To grow corn, plant 2-3 seeds in each hole, 12-15 inches apart, in nitrogen enriched soils only after it has reached at least 50-60 degrees, depending on the variety. Otherwise, the seeds will not germinate. If you buy seed packets, look for the symbols su, se or sh2 on the label. The “se or EH” means it is enhanced to be more sweet and tender. The sh2 variety has the kernels which are smaller and closer together for added sweetness.
Corn Nutritional Content
Corn does contain carbohydrates, which has given it a bad reputation in recent years. But it also has high levels of antioxidants that actually increase when you cook it. By cooking corn it does lose its Vitamin C pretty rapidly, however.

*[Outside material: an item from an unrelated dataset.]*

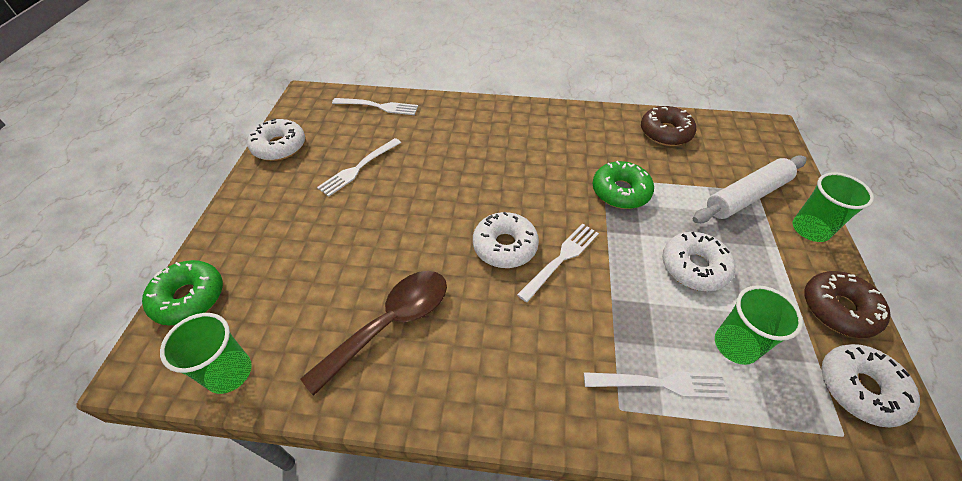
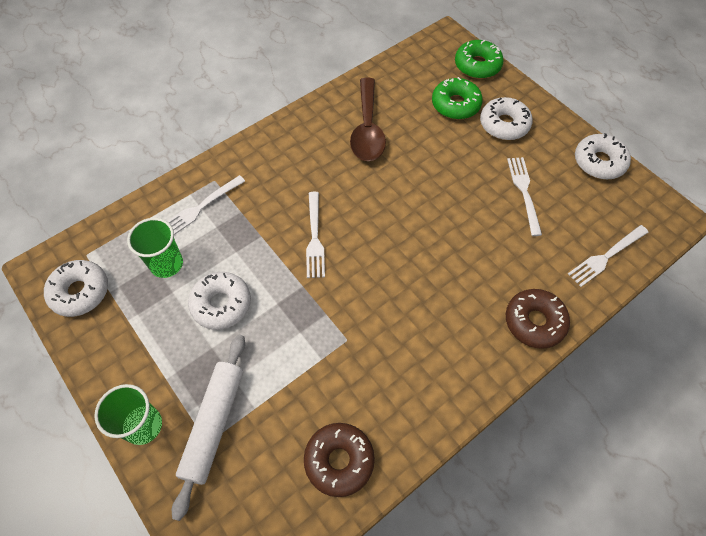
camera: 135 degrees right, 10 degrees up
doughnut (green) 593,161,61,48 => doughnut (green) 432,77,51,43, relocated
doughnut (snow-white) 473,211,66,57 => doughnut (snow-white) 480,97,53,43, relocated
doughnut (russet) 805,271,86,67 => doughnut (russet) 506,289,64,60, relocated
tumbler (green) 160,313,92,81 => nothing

For each 100 grams or 3.5 oz serving of sweet corn –
Niacin 1.7 mg
Vitamin C 6.8 mg
Magnesium 37 mg
Potassium 270 mg
Corn Health Benefits
The antioxidants in corn come from ferulic acid, which has been linked to cancer prevention. Even though it scores a medium on the glycemic index, it is high in niacin and potassium. Its lutein and beta carotene levels have been linked to cognitive brain function retention. Advanced Alzheimer patients have low levels of both, but it is not clear which is the “chicken” and which is the “egg”. More research needs to be done. Corn also is a good source of magnesium and essential fatty acids.
Corn Cautions and Concerns
Those on a low glycemic diet should consult with their dieticians before adding corn products to their diet. Because of the high sugar content, Diabetics need to also monitor their intake carefully.
Corn is a starch, and when combined with beans, does complete the amino acid proteins. However a 1/4 cup of corn will suffice with a 1/2 cup of beans. While many are saying it can ward off cancer, eye degeneration and Alzheimer’s, other healthy foods can make the same claim.